Crude oil futures climbed Monday as U.S. offshore production gradually recovers from last week’s hurricane, with the market turning its attention to this week’s Federal Reserve meeting, and traders now see better than 50-50 odds for a 50 basis point rate cut.
“A 50 basis point rate cut would likely jolt most asset classes including oil, with WTI potentially maintaining some near-term bullish momentum that could carry it as high as the $73-$74 region, where we will expect a larger chart resistance,” Ritterbusch said, according to Dow Jones.
Shut-in Gulf of Mexico production has largely recovered, with 12% of oil output and 16% of gas output still offline Monday, according to the Bureau of Safety and Environmental Enforcement.
With increased bets on a 50-bp rate cut, traders shook off another round of downbeat economic data from China, which showed industrial production grew at the lowest pace since March, while retail sales and new home prices weakened further.

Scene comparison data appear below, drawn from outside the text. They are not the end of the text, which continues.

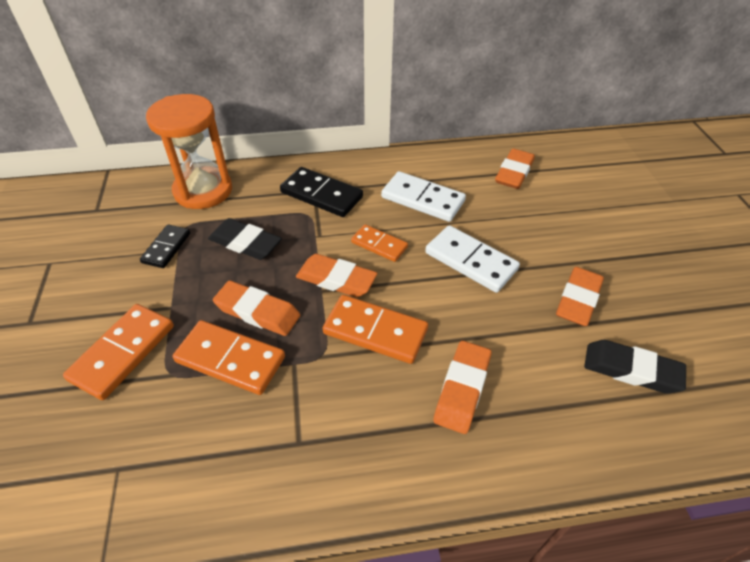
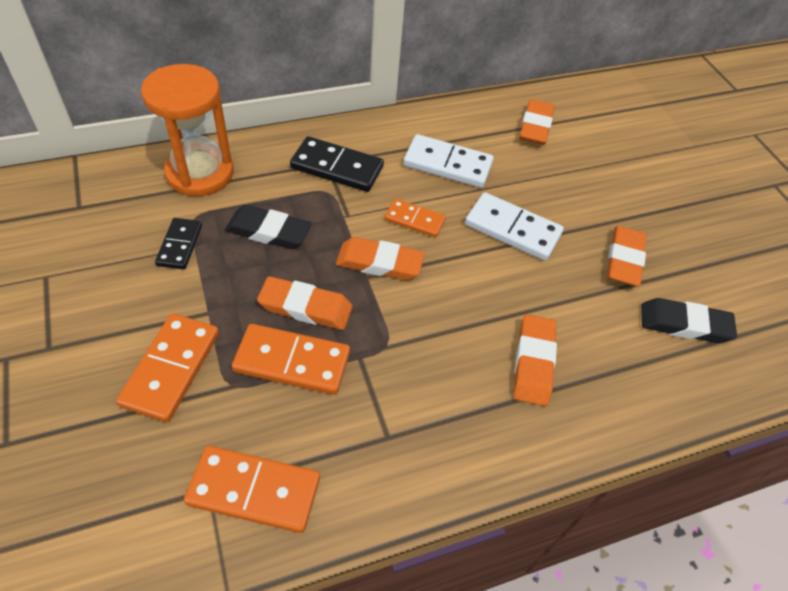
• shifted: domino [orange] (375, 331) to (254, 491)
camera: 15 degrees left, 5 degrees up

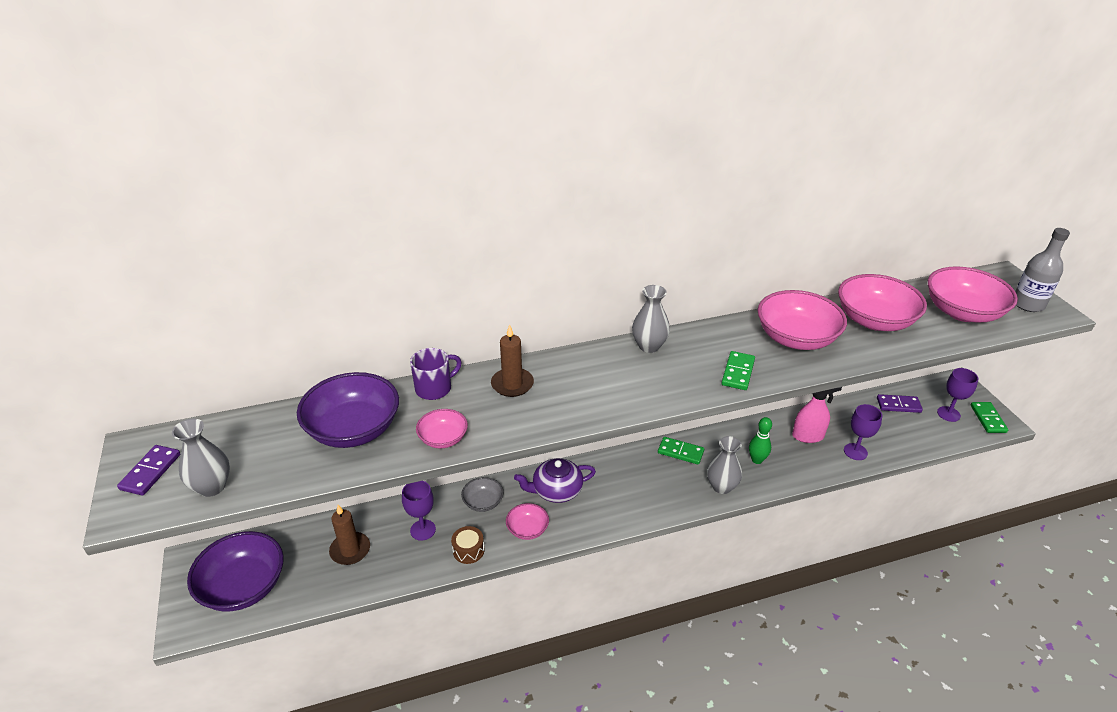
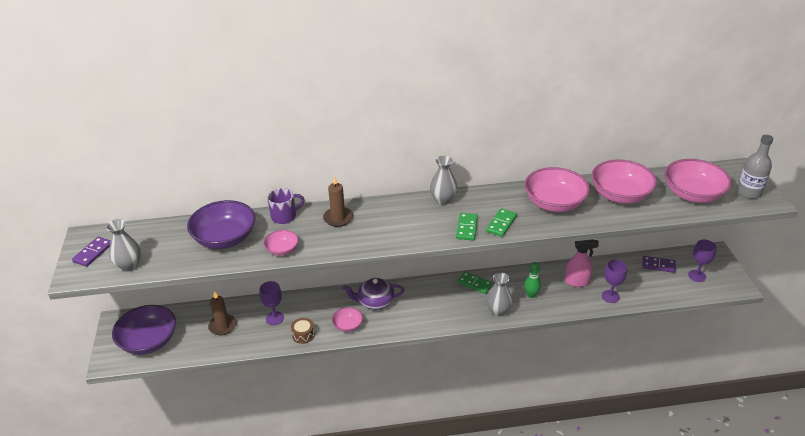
• gone: bol [gris] (483, 502)
• shifted: domino [vert] (988, 419) to (466, 228)
camera: 10 degrees right, 0 degrees up

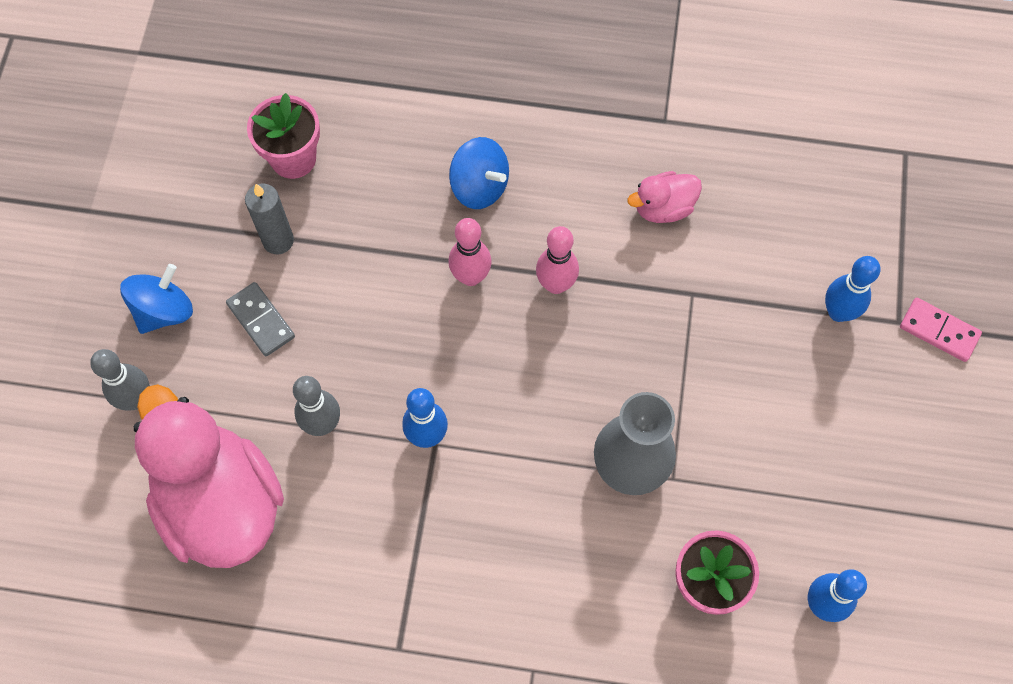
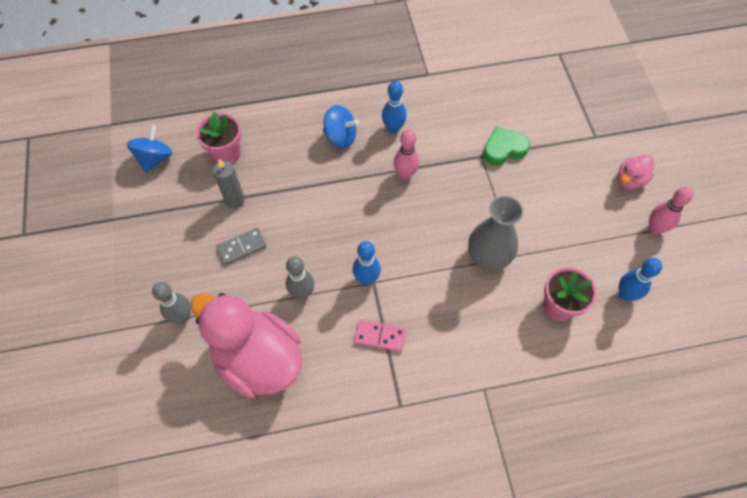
• new: cœur [vert] (503, 149)
• shifted: toupie [bleu] (164, 311) to (155, 159)
• shifted: quille [rose] (470, 276) to (655, 228)
• shifted: canard [rose] (663, 208) to (630, 180)
• shifted: quille [bleu] (838, 312) to (393, 128)
• shifted: domino [rose] (939, 331) to (380, 336)
• rotated: domino [gris] (261, 320) = (242, 247) 60 degrees counterclockwise
camera: 20 degrees left, 5 degrees down

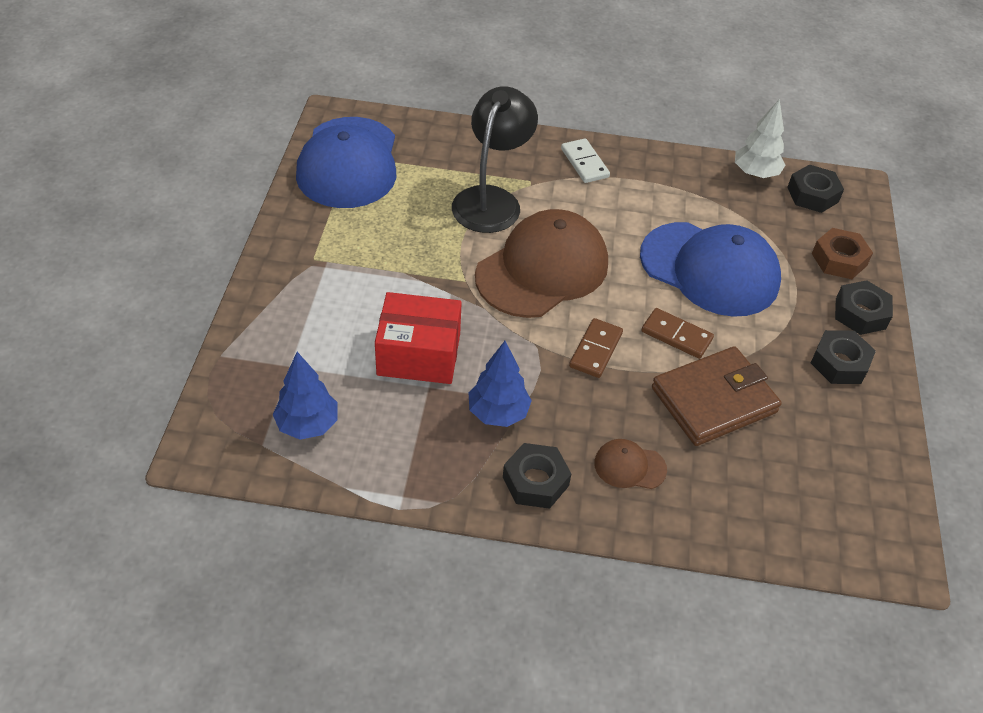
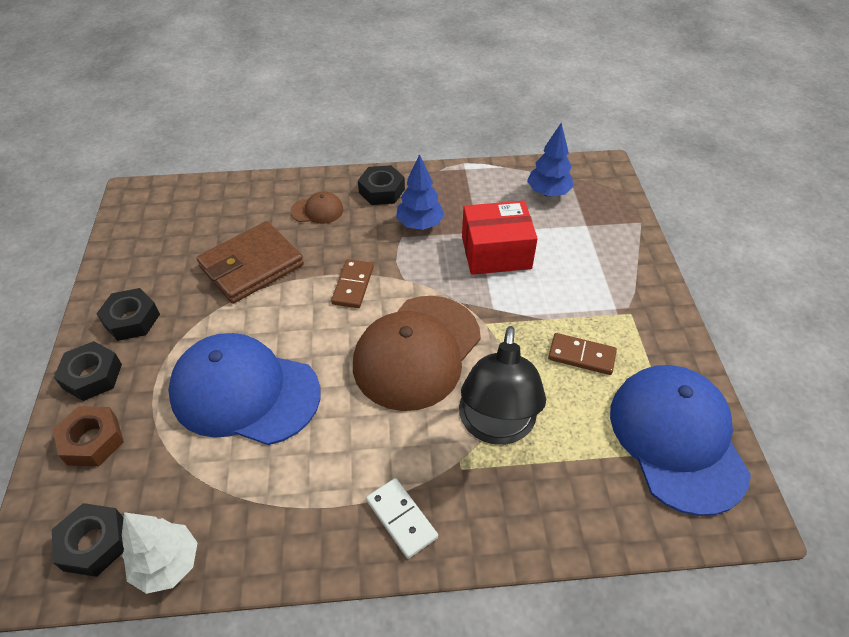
• shifted: domino [marron] (676, 335) to (581, 356)
camera: 170 degrees right, 0 degrees up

The data also indicated China massively raised crude oil stockpiles in August, suggesting that apparent oil demand fell below 12.5M bbl/day, a Y/Y drop of more than 15% and the weakest level since August 2022, ING analysts Warren Patterson and Ewa Manthey said, while indicating that crude oil inventories in China built at a pace of 3.2M bbl/day, the largest monthly build going back to 2015.
Front-month Nymex crude (CL1:COM) for October delivery finished +2.1% to $70.09/bbl, and front-month November Brent (CO1:COM) closed +1.6% to $72.75/bbl, the best settlement value for both benchmarks since September 3.
U.S. natural gas futures (NG1:COM) rose, supported by a recovery in LNG feedgas deliveries following Hurricane Francine as well as below-average builds in inventories, with the front-month October contract +2.9% to $2.373/MMBtu.
ETFs: (NYSEARCA:USO), (BNO), (UCO), (SCO), (USL), (DBO), (DRIP), (GUSH), (USOI), (UNG), (BOIL), (KOLD), (UNL), (FCG)
Investors turned more bearish than ever on crude oil last week, according to data from the Intercontinental Exchange.
Negative sentiment swept oil markets so strongly that short positions on Brent crude overtook long positions for the first time, with ICE data showing short positions totaling 164,223 contracts and long positions totaling 151,543 contracts.
“This historic speculative selling pressure prompted a more than $10/bbl collapse in crude prices between late August and this past Tuesday,” Commodity Context analyst Rory Johnston wrote, according to Reuters.